Element and region data
▬▬▬▬▬▬

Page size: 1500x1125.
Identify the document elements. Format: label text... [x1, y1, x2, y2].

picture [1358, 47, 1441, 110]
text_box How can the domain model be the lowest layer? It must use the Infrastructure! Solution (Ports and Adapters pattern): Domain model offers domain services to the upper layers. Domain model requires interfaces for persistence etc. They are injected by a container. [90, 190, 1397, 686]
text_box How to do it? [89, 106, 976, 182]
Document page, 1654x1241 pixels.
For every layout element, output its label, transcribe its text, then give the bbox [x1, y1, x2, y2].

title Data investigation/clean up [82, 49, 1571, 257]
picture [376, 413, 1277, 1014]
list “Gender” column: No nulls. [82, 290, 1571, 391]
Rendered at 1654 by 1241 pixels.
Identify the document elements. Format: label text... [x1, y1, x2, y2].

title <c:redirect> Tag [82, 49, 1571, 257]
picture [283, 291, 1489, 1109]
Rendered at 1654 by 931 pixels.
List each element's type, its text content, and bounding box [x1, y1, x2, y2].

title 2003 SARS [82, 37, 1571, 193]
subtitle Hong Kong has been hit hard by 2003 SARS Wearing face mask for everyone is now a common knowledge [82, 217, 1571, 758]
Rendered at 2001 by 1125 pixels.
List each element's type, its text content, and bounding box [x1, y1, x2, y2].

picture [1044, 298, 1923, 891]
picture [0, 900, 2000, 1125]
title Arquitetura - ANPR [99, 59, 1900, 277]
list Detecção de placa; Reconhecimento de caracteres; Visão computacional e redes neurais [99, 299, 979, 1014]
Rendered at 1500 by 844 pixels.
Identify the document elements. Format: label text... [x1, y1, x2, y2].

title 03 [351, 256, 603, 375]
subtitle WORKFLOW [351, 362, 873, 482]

▬▬▬▬▬▬

→ **Task statement**
Can you write out, word for word, the rows from the line containing "Rendered at 1654 by 1241 pixels." through the final line of the rows, including both ends?

→ **Solved problem**
Rendered at 1654 by 1241 pixels.
Identify the document elements. Format: label text... [x1, y1, x2, y2].

title <c:redirect> Tag [82, 49, 1571, 257]
picture [283, 291, 1489, 1109]
Rendered at 1654 by 931 pixels.
List each element's type, its text content, and bounding box [x1, y1, x2, y2].

title 2003 SARS [82, 37, 1571, 193]
subtitle Hong Kong has been hit hard by 2003 SARS Wearing face mask for everyone is now a common knowledge [82, 217, 1571, 758]
Rendered at 2001 by 1125 pixels.
List each element's type, its text content, and bounding box [x1, y1, x2, y2].

picture [1044, 298, 1923, 891]
picture [0, 900, 2000, 1125]
title Arquitetura - ANPR [99, 59, 1900, 277]
list Detecção de placa; Reconhecimento de caracteres; Visão computacional e redes neurais [99, 299, 979, 1014]
Rendered at 1500 by 844 pixels.
Identify the document elements. Format: label text... [x1, y1, x2, y2].

title 03 [351, 256, 603, 375]
subtitle WORKFLOW [351, 362, 873, 482]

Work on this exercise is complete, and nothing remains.